A new book tells the historical accounts of two of the most successful writers of the 20th Century during World War One – J.R.R. Tolkien and C.S.Lewis. ‘A Hobbit, a Wardrobe, and a Great War’ is written by historian Joseph Loconte and it mixes reality with biography of the two authors and their role in World War One.
Loconte has used a variety of materials to include in and form the book including accounts from the literary world, military historians, as well as correspondence from the writers themselves.
Loconte considers how the advances in technology and military capabilities prior to World War One made the war inevitable, but also gave the nations involved the false sense that a war could be quick and decisive.
Leaders across the world believed they were taking part in a ‘holy war’ to defend and protect their cultural and religious roots. The German Kaiser called the German people as ‘chosen by God’ and he believed that he had been chosen to rule Germany by God.
It was the Battle of the Somme that extinguished all of that. It was one of the deadliest and bloodiest battles ever seen. Young men from Britain, France and the Allies along with the Germans joined up to fight on the frontline, because they believed they were fighting for their civilisation, the National Review reports.
Sir Winston Churchill was just 26 years old at the time and had just been elected to the House of Commons in Britain.

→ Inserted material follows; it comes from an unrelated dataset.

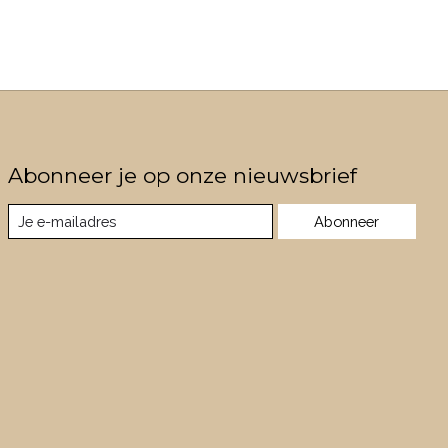
Abonneer je op onze nieuwsbrief
Abonneer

Loconte comments that Churchill was not so positive towards the start of the war. He warned that such a conflict would end in ruin and exhaustion of all nations involved.
Neither Tolkien nor Lewis were eager towards the war, but mainly for personal reasons. Tolkien’s son, Michael went on to later serve in World War Two and he told him that in his day young men had to join up otherwise they were frowned upon.
Tolkien was 22 when World War Two began and waited until he absolutely had to join the army in 1916.He was sent to France with his battalion and they joined the Battle of the Somme on its third day. He suffered exhaustion, and saw the horrors of the frontline, but survived when he contracted trench fever and was sent home to recover.
Lewis was just 16 years old when the war broke out and he hoped that it would be over before he would be forced to enlist. However in 1918, when Lewis turned 18, he attended officer’s training in Oxford and joined the Somerset Light Infantry before being sent to France. He spent three months on the frontline before also contracting trench fever and was deployed to the north of France to recover.